In 568, in pursuit of this tribute, the Avars invaded Dalmatia and indulged
in a frenzy of destruction. Justin, sent a large force under his 'Count
of the Excubitors', Tiberius. The resulting war lasted for three years,
after which the Byzantines were forced to seek a truce. The ensuing treaty
cost Justin 80,000 pieces of silver - far greater than the original sum
promised.
In 581, by use of trickery, they captured Sirmium, on the River Sava,
which they used as a base from which to mop up a number of poorly-defended
Byzantine fortresses along the Danube. Their demands for tribute grew
ever greater. After rejecting such exotic gifts as an elephant and a golden
bed, the khagan forced the Emperor Maurice to agree to a tribute of no
less than 100,000 silver pieces. Such was the drain on Imperial resources
that when, in 599, the Avars captured 12,000 Byzantine prisoners, Maurice
had to refuse to pay their ransom and every one of them was put to death.
Maurice's successor, Phocas, preoccupied with wars against the Persians,
was forced to agree a truce with the Avars at the expense of inevitably
huge tribute.
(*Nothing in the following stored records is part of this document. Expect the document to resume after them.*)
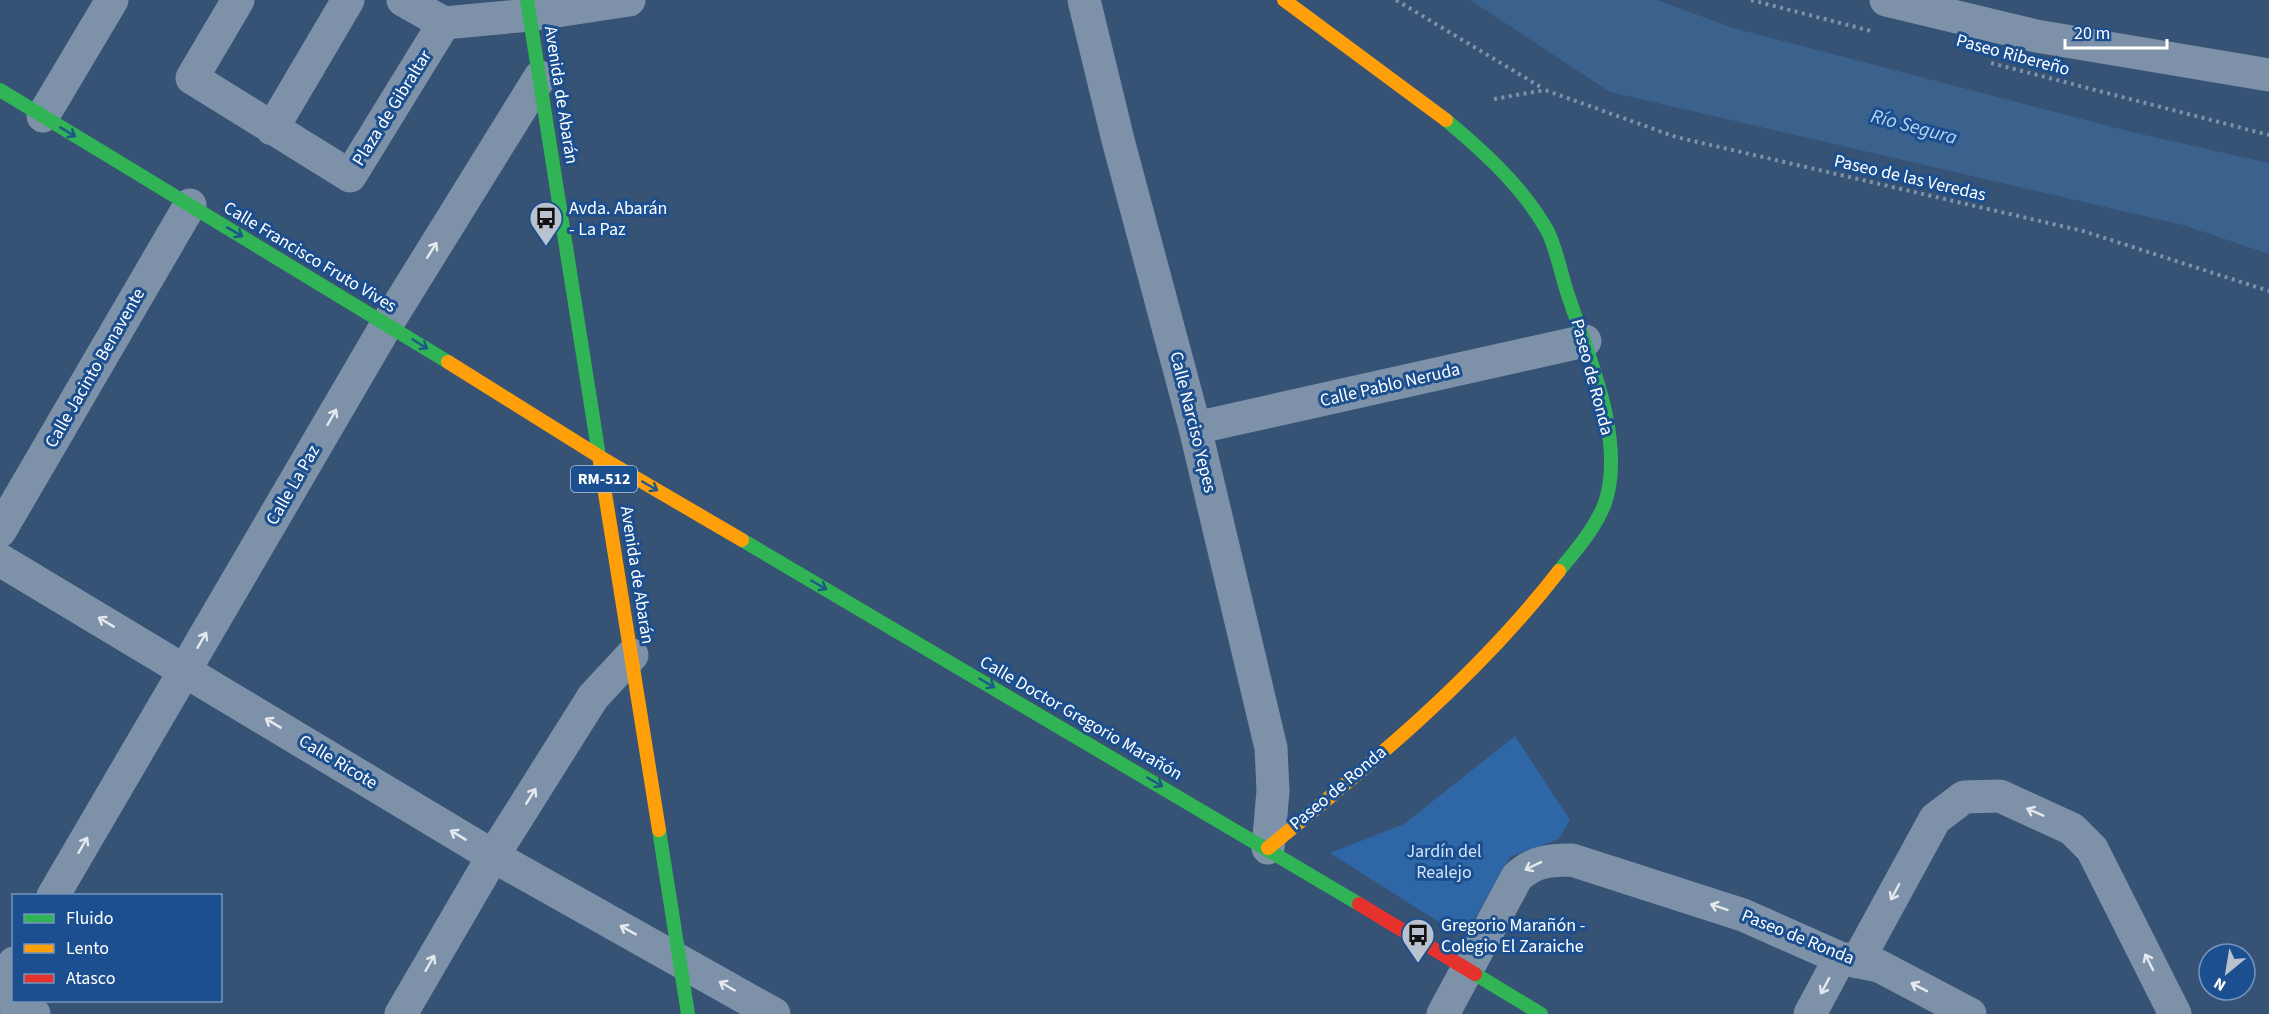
<svg xmlns="http://www.w3.org/2000/svg" width="2269" height="1014" viewBox="0 0 2269 1014" font-family="'Source Sans 3',sans-serif">
<rect width="100%" height="100%" fill="#365274"/>
<!-- green -->
<path fill="#2f66a5" d="M 1515,736 L 1570,820 L 1559,839 L 1510,857 L 1471,925 L 1453,931 L 1330,853 L 1404,824 Z"/>
<!-- water -->
<path fill="#3b618d" d="M 1470,0 L 1657,0 L 1733,28 L 2132,132 L 2269,163 L 2269,254 L 2183,225 L 1610,92 Z"/>
<g fill="none" stroke-linecap="round" stroke-linejoin="round">
<!-- path -->
<path stroke="#7d92a8" stroke-width="4" stroke-dasharray="3 4.5" stroke-linecap="butt" d="M 1396,0 L 1544,89
M 1751,0 L 1871,31
M 1991,63 L 2269,135
M 1494,99 L 1545,90 L 1676,137 L 2083,231 L 2269,291"/>
<!-- street -->
<path stroke="#7d92a8" stroke-width="33" d="M 238,0 L 192,78 L 350,176 L 444,23
M 403,0 L 444,23 L 530,15 L 629,0
M 1084,0 L 1118,140 L 1195,428 L 1271,748 L 1273,791 L 1268,848
M 1886,0 L 2036,36 L 2269,75
M 43,116 L 112,0
M 272,129 L 348,0
M 1195,428 L 1585,341
M 0,531 L 190,205
M 0,560 L 493,856 L 774,1014
M 53,896 L 387,324 L 540,77
M 1857,962 L 1935,819 L 1964,797 L 2000,796 L 2072,829 L 2092,849 L 2175,1014
M 0,986 L 14,963
M 0,994 L 34,1014
M 401,1014 L 493,856 L 593,697 L 632,655
M 1443,1014 L 1517,877 C 1534,861 1550,860 1572,860 L 1743,915 L 1840,958 L 1879,966 L 1970,1014
M 1810,1014 L 1840,958"/>
<!-- fast -->
<path stroke="#30b455" stroke-width="14" d="M 527,0 L 600,462
M 0,90 L 448,362
M 1446,120 C 1484,152 1522,186 1547,230 C 1557,249 1561,275 1568,295 C 1588,355 1626,440 1605,503 C 1595,529 1576,550 1559,571
M 742,540 L 1359,904
M 659,830 L 688,1014
M 1475,974 L 1541,1014"/>
<!-- slow -->
<path stroke="#ff9f0a" stroke-width="14" d="M 1284,0 L 1446,120
M 448,362 L 600,457 L 742,540
M 600,462 L 659,830
M 1268,848 C 1372,763 1477,677 1559,571"/>
<!-- jam -->
<path stroke="#e5322d" stroke-width="14" d="M 1359,904 L 1475,974"/>
</g>
<!-- one-way arrows -->
<defs><path id="oneway-shaft" d="M-6 0H5M1.5-3L5.5 0L1.5 3" fill="none" stroke-width="1.6" stroke-linecap="round" stroke-linejoin="round" transform="scale(1.5)"/></defs>
<g stroke="#1d5989">
<use href="#oneway-shaft" transform="translate(68 132) rotate(31)"/>
<use href="#oneway-shaft" transform="translate(235 232) rotate(31)"/>
<use href="#oneway-shaft" transform="translate(420 344) rotate(32)"/>
<use href="#oneway-shaft" transform="translate(650 486) rotate(30)"/>
<use href="#oneway-shaft" transform="translate(819 585) rotate(30)"/>
<use href="#oneway-shaft" transform="translate(987 683) rotate(30)"/>
<use href="#oneway-shaft" transform="translate(1155 782) rotate(30)"/>
</g>
<g stroke="#e5e9ee">
<use href="#oneway-shaft" transform="translate(432 250) rotate(-58)"/>
<use href="#oneway-shaft" transform="translate(332 417) rotate(-60)"/>
<use href="#oneway-shaft" transform="translate(106 622) rotate(-149)"/>
<use href="#oneway-shaft" transform="translate(202 640) rotate(-60)"/>
<use href="#oneway-shaft" transform="translate(273 723) rotate(-149)"/>
<use href="#oneway-shaft" transform="translate(531 796) rotate(-58)"/>
<use href="#oneway-shaft" transform="translate(2035 812) rotate(-156)"/>
<use href="#oneway-shaft" transform="translate(458 835) rotate(-149)"/>
<use href="#oneway-shaft" transform="translate(83 845) rotate(-60)"/>
<use href="#oneway-shaft" transform="translate(1533 866) rotate(154)"/>
<use href="#oneway-shaft" transform="translate(1895 892) rotate(118)"/>
<use href="#oneway-shaft" transform="translate(1719 907) rotate(-161)"/>
<use href="#oneway-shaft" transform="translate(628 930) rotate(-151)"/>
<use href="#oneway-shaft" transform="translate(2149 962) rotate(-117)"/>
<use href="#oneway-shaft" transform="translate(430 963) rotate(-60)"/>
<use href="#oneway-shaft" transform="translate(727 986) rotate(-150)"/>
<use href="#oneway-shaft" transform="translate(1825 986) rotate(118)"/>
<use href="#oneway-shaft" transform="translate(1919 987) rotate(-153)"/>
</g>
<!-- icons -->
<defs>
<g id="bus-pin" transform="scale(1.725)"><path d="M0 17L-7.5 6A9.5 9.5 0 1 1 7.5 6Z" fill="#b9c2ce" stroke="#1b4f8f"/><path d="M-5-6H5V4H4V6H2V4H-2V6H-4V4H-5ZM-3.5-4V0h7V-4ZM-3.5 1.2v1.5H-2V1.2ZM2 1.2v1.5H3.5V1.2Z" fill="#111"/></g>
</defs>
<g fill-rule="evenodd">
<use href="#bus-pin" x="546" y="218"/>
<use href="#bus-pin" x="1418" y="935"/>
</g>
<g text-anchor="middle" dominant-baseline="central" stroke-width="6" stroke-linejoin="round" paint-order="stroke">
<!-- shield labels -->
<rect fill="#1b4f8f" stroke="#bbcadd" stroke-width="1.5" x="571" y="466" width="66" height="26" rx="4.5"/>
<g font-size="16" font-weight="bold" fill="#fff">
<text x="604" y="479">RM-512</text>
</g>
<!-- street labels -->
<g font-size="18" fill="#fff" stroke="#1b4f8f">
<text transform="translate(2013 55) rotate(15)">Paseo Ribereño</text>
<text transform="translate(561 95) rotate(81)">Avenida de Abarán</text>
<text transform="translate(392 108) rotate(-58)">Plaza de Gibraltar</text>
<text transform="translate(1910 178) rotate(13)">Paseo de las Veredas</text>
<text transform="translate(310 257) rotate(31)">Calle Francisco Fruto Vives</text>
<text transform="translate(95 368) rotate(-60)">Calle Jacinto Benavente</text>
<text transform="translate(1592 377) rotate(75)">Paseo de Ronda</text>
<text transform="translate(1390 385) rotate(-13)">Calle Pablo Neruda</text>
<text transform="translate(1193 422) rotate(76)">Calle Narciso Yepes</text>
<text transform="translate(293 485) rotate(-60)">Calle La Paz</text>
<text transform="translate(637 575) rotate(81)">Avenida de Abarán</text>
<text transform="translate(1081 718) rotate(30)">Calle Doctor Gregorio Marañón</text>
<text transform="translate(338 762) rotate(31)">Calle Ricote</text>
<text transform="translate(1338 788) rotate(-40)">Paseo de Ronda</text>
<text transform="translate(1798 937) rotate(22)">Paseo de Ronda</text>
</g>
<!-- poi labels -->
<g font-size="18" fill="#fff" stroke="#1b4f8f" text-anchor="start">
<text x="569" y="208">Avda. Abarán<tspan x="569" dy="21">- La Paz</tspan></text>
<text x="1441" y="925">Gregorio Marañón -<tspan x="1441" dy="21">Colegio El Zaraiche</tspan></text>
</g>
<!-- park labels -->
<g font-size="18" fill="#cfe3fa" stroke="#1b4f8f">
<text x="1444" y="851">Jardín del<tspan x="1444" dy="21">Realejo</tspan></text>
</g>
<!-- water labels -->
<g font-size="20" font-style="italic" fill="#b5d3f5" stroke="#1b4f8f">
<text transform="translate(1914 127) rotate(15)">Río Segura</text>
</g>
</g>
<!-- legend -->
<rect x="12" y="894" width="210" height="108" fill="#1b4f8f" stroke="#7695bc" stroke-width="1.5"/>
<rect x="24" y="914" width="30" height="9" fill="#30b455" stroke="#7695bc" stroke-width="1.5"/>
<text x="66" y="924" font-size="18" fill="#ffffff">Fluido</text>
<rect x="24" y="944" width="30" height="9" fill="#ff9f0a" stroke="#7695bc" stroke-width="1.5"/>
<text x="66" y="954" font-size="18" fill="#ffffff">Lento</text>
<rect x="24" y="974" width="30" height="9" fill="#e5322d" stroke="#7695bc" stroke-width="1.5"/>
<text x="66" y="984" font-size="18" fill="#ffffff">Atasco</text>
<!-- north arrow -->
<g transform="translate(2227 972) rotate(210)"><circle r="28" fill="#1b4f8f" stroke="#7695bc" stroke-width="1.5"/>
<path d="M0-4.5L10 22L0 15L-10 22Z" fill="#b9c2ce"/>
<text y="-9" font-size="16" font-weight="bold" text-anchor="middle" fill="#ffffff">N</text>
</g>
<!-- scale -->
<path d="M2065 39v9h102v-9" fill="none" stroke="#ffffff" stroke-width="3"/>
<text x="2074" y="39" font-size="18" fill="#ffffff" stroke="#1b4f8f" stroke-width="4.5" paint-order="stroke">20 m</text>
</svg>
With the Byzantine army in the east, however - treaties
notwithstanding - the Avars continued to expand into the Balkan Peninsula.
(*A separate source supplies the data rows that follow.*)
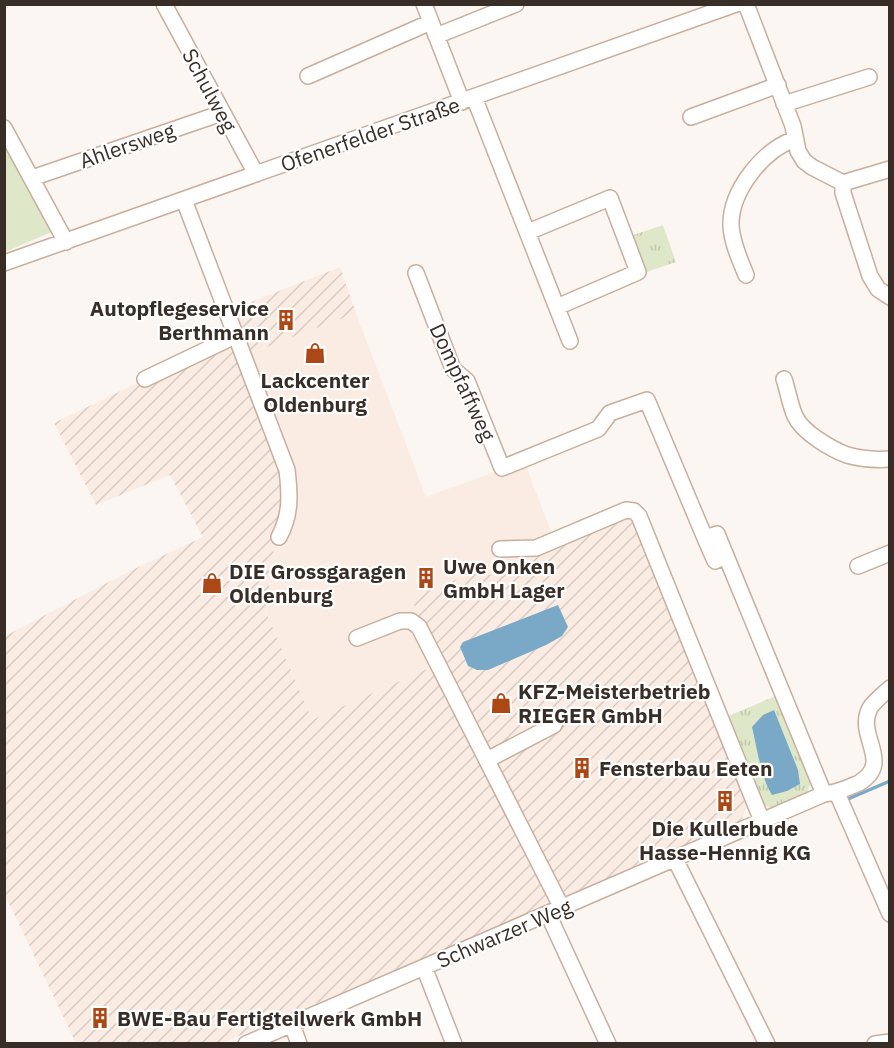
<svg xmlns="http://www.w3.org/2000/svg" width="894" height="1048" viewBox="0 0 894 1048" font-family="'IBM Plex Sans',sans-serif">
	<style>
		.built { fill: #faece3 }
		.industrial { fill: url(#industrial-furrows) }
		.grass { fill: url(#grass-tufts) }
		.garden { fill: #dee8c9 }
		.water { fill: #79a9c7 }
		.lines { fill: none; stroke-linecap: round; stroke-linejoin: round }
		.stream { stroke: #79a9c7; stroke-width: 3 }
		.minor-casing { stroke: #c8ae9d; stroke-width: 18 }
		.minor { stroke: #fff; stroke-width: 15 }
		.labels { text-anchor: middle; dominant-baseline: central; stroke-width: 4.5; stroke-linejoin: round; paint-order: stroke }
		.street-label { font-size: 21px; fill: #382e27; stroke: #fff }
		.poi-label { font-size: 21px; font-weight: bold; fill: #382e27; stroke: #fff; text-anchor: start }
	</style>
	<defs>
		<pattern id="industrial-furrows" width="10" height="10" patternUnits="userSpaceOnUse" patternTransform="scale(1.5)"><rect width="10" height="10" fill="#faece3"/><path d="M-1 1l2-2M0 10L10 0M9 11l2-2" fill="none" stroke="#d7cbc3"/></pattern>
		<pattern id="grass-tufts" width="24" height="20" patternUnits="userSpaceOnUse" patternTransform="scale(1.5)"><rect width="24" height="20" fill="#dee8c9"/><path d="M3 7l-1-3M5 7V3M7 7l1-3M15 17l-1-3M17 17v-4M19 17l1-3" fill="none" stroke="#bfc7ad"/></pattern>
	</defs>
	<rect width="100%" height="100%" fill="#fbf6f2"/>
	<!-- built -->
	<path class="built" d="M356,313L426,497L524,461L557,547L490,575L488,568L410,598L443,662L312,720L266,611L275,539L243,356Z"/>
	<!-- industrial -->
	<path class="industrial" d="M340,267L356,313L243,356L290,501L275,539L266,612L312,720L443,662L410,598L488,567L490,575L632,516L748,804L739,825L222,1043H76L5,895V636L130,571L203,537L170,475L96,505L54,423L235,336L226,312Z"/>
	<!-- grass -->
	<path class="grass" d="M663,225L676,262L647,272L633,235Z
		M778,695L812,778L807,794L774,809L764,805L726,717Z"/>
	<!-- garden -->
	<path class="garden" d="M4,137L54,231L5,252H4Z"/>
	<!-- water -->
	<path class="water" d="M558,605L568,627L562,636L546,645L488,670H477L468,666L460,647L463,642Z
		M774,710L798,770L800,784L787,791L772,795C761,778 757,748 752,727L763,715Z"/>
	<g class="lines">
		<!-- stream -->
		<path class="stream" d="M848,799L890,781"/>
		<defs>
			<path id="minor" d="M164,4L256,174
				M424,4L462,102
				M746,4L793,126L798,151L804,161L812,167L843,183L890,169
				M436,36L516,4
				M308,76L431,22
				M474,97L570,341
				M784,104L869,77
				M691,117L778,85
				M4,128L66,242
				M32,178L222,113
				M843,183V193L870,276L878,289L890,297
				M184,200L287,470C290,495 291,515 279,537
				M528,232L610,198L638,272L557,307
				M4,263L736,4
				M416,273L453,369L467,381L502,468L598,429L610,413L647,400L705,538L717,534L824,794
				M746,275C740,260 732,243 731,226C730,191 763,150 795,139
				M145,379L235,336
				M784,379C788,391 790,405 795,416C802,432 831,449 847,455C861,459 876,460 890,459
				M705,538L715,561L726,556
				M500,549L536,548L626,510L634,511L639,516L762,821
				M858,566L890,553
				M357,638L400,621H411L419,627L562,908
				M487,760L554,725
				M837,793L890,914
				M675,859L767,1044
				M548,914L608,1044
				M424,967L454,1044
				M292,1024L299,1044
				M246,1044L824,794C837,793 847,788 859,783C894,762 855,736 870,708C874,701 884,694 890,688
				M875,1044L890,1042"/>
		</defs>
		<!-- minor casing -->
		<use href="#minor" class="minor-casing"/>
		<!-- minor -->
		<use href="#minor" class="minor"/>
	</g>
	<!-- icons -->
	<defs>
		<symbol id="building-bare" viewBox="-9 -9 18 18"><path d="M-4-6H4V6H1V3H-1V6H-4ZM-2.5-4.3h1.7v1.8h-1.7ZM.8-4.3h1.7v1.8H.8ZM-2.5-1h1.7V.8h-1.7ZM.8-1h1.7V.8H.8Z" fill="#ac4816" stroke="#fff" stroke-width="2.5" paint-order="stroke"/></symbol>
		<symbol id="shop-bare" viewBox="-9 -9 18 18"><path d="M-5-2.5h2.3a2.7 3.5 0 0 1 5.4 0H5L5.5 6h-11ZM-1.5-2.5h3a1.5 2.3 0 0 0-3 0Z" fill="#ac4816" stroke="#fff" stroke-width="2.5" paint-order="stroke"/></symbol>
	</defs>
	<g fill-rule="evenodd">
		<use href="#building-bare" x="271" y="305" width="30" height="30"/>
		<use href="#shop-bare" x="300" y="338" width="30" height="30"/>
		<use href="#building-bare" x="411" y="563" width="30" height="30"/>
		<use href="#shop-bare" x="197" y="568" width="30" height="30"/>
		<use href="#shop-bare" x="486" y="688" width="30" height="30"/>
		<use href="#building-bare" x="567" y="753" width="30" height="30"/>
		<use href="#building-bare" x="710" y="786" width="30" height="30"/>
		<use href="#building-bare" x="85" y="1003" width="30" height="30"/>
	</g>
	<g class="labels">
		<!-- street labels -->
		<g class="street-label">
			<text transform="translate(210 90) rotate(62)">Schulweg</text>
			<text transform="translate(370 134) rotate(-19)">Ofenerfelder Straße</text>
			<text transform="translate(127 145) rotate(-19)">Ahlersweg</text>
			<text transform="translate(463 382) rotate(65)">Dompfaffweg</text>
			<text transform="translate(504 933) rotate(-23)">Schwarzer Weg</text>
		</g>
		<!-- poi labels -->
		<g class="poi-label">
			<text x="269" y="308" text-anchor="end">Autopflegeservice<tspan x="269" dy="24">Berthmann</tspan></text>
			<text x="315" y="380" text-anchor="middle">Lackcenter<tspan x="315" dy="24">Oldenburg</tspan></text>
			<text x="443" y="566">Uwe Onken<tspan x="443" dy="24">GmbH Lager</tspan></text>
			<text x="229" y="571">DIE Grossgaragen<tspan x="229" dy="24">Oldenburg</tspan></text>
			<text x="518" y="691">KFZ-Meisterbetrieb<tspan x="518" dy="24">RIEGER GmbH</tspan></text>
			<text x="599" y="768">Fensterbau Eeten</text>
			<text x="725" y="828" text-anchor="middle">Die Kullerbude<tspan x="725" dy="24">Hasse-Hennig KG</tspan></text>
			<text x="117" y="1018">BWE-Bau Fertigteilwerk GmbH</text>
		</g>
	</g>
	<!-- border -->
	<rect width="894" height="1048" fill="none" stroke="#382e27" stroke-width="12"/>
</svg>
After narrowly failing to capture the Emperor Heraclius by
more underhand trickery, the Avars reached Constantinople itself. Faced
with the huge fortifications of the Theodosian Walls, however, they contented
themselves with destroying a few churches and departed.

Avar Horsemen by Angus McBride
In 626, conspiring with the Persians, and leading a barbarian host of 80,000
Avars, Huns, Gepids and Bulgars, the khagan laid more formal siege
to the city from the European side of the Bosphorus, while the Persians
did likewise from the Asiatic side. True to form, the Avars made one last
offer to spare the city - in return for a ransom - but the Emperor rejected
it magnificently. Like so many sieges of Constantinople, the attack came
to nothing. The Persian fleet was defeated and by the following morning,
the khagan's cosmopolitan army had struck camp and left.
After the death of their khagan, the Avars began to decline in the face
of Slavic and Bulgar expansion. Charlemagne inflicted crushing defeats
on them, destroying their massive military fortifications, the "Avar Ring",
in 791. Their power was ended once and for all by the resurgent Bulgars,
under their great king, Krum, early in the Ninth Century.